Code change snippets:
[Start of section]
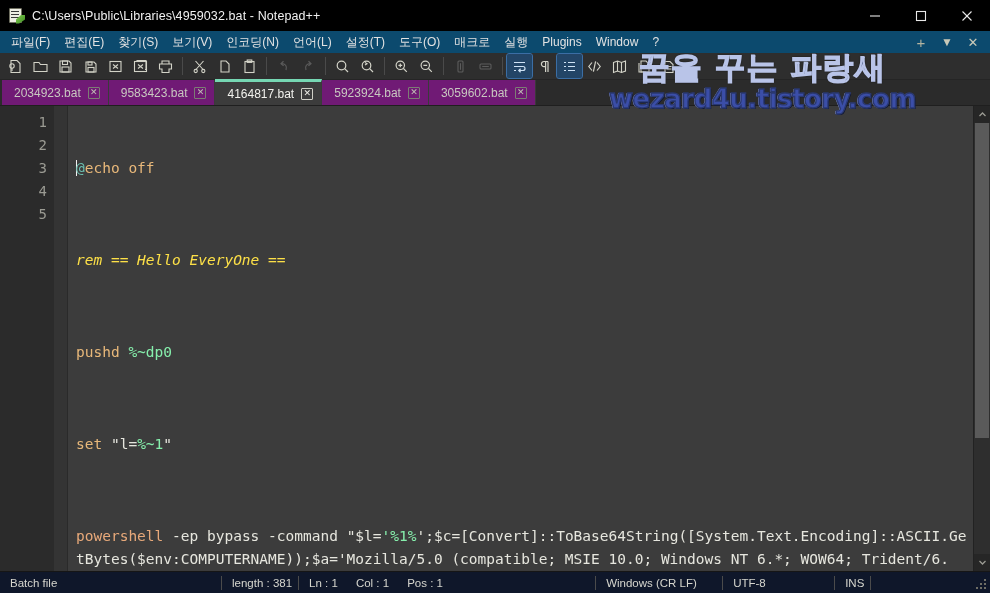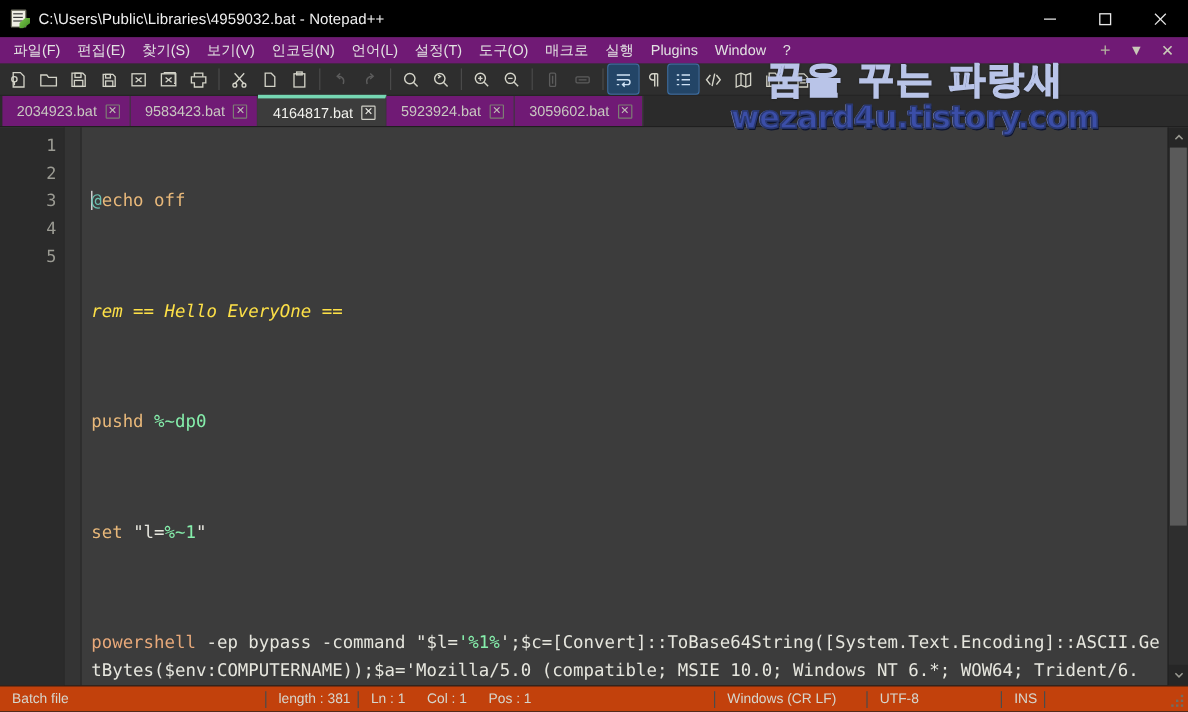--- a/index.html
+++ b/index.html
@@ -67,7 +67,7 @@
   
   .menubar {
     height: 22px; flex: 0 0 22px;
-    background: #701a75;
+    background: #0c4a6e;
     display: flex; align-items: center;
     position: relative;
   }

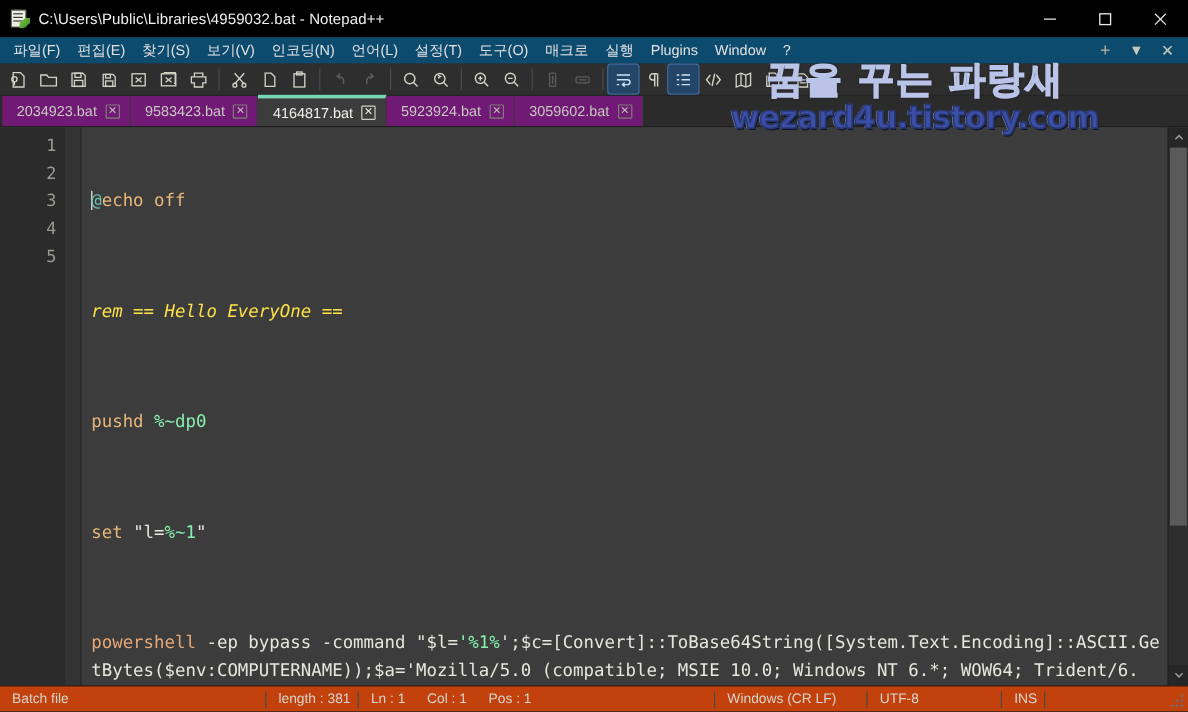--- a/index.html
+++ b/index.html
@@ -220,7 +220,7 @@
   
   .statusbar {
     height: 22px; flex: 0 0 22px;
-    background: #c2410c;
+    background: #0f172a;
     display: flex; align-items: center;
     color: #d6d6ce; font-size: 11.5px;
     border-top: 1px solid #161616;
[End of section]
> Aim of the task
Each record above must be retyped exactly, minus its pictures.

> Answer to this problem
--- a/index.html
+++ b/index.html
@@ -67,7 +67,7 @@
   
   .menubar {
     height: 22px; flex: 0 0 22px;
-    background: #701a75;
+    background: #0c4a6e;
     display: flex; align-items: center;
     position: relative;
   }

--- a/index.html
+++ b/index.html
@@ -220,7 +220,7 @@
   
   .statusbar {
     height: 22px; flex: 0 0 22px;
-    background: #c2410c;
+    background: #0f172a;
     display: flex; align-items: center;
     color: #d6d6ce; font-size: 11.5px;
     border-top: 1px solid #161616;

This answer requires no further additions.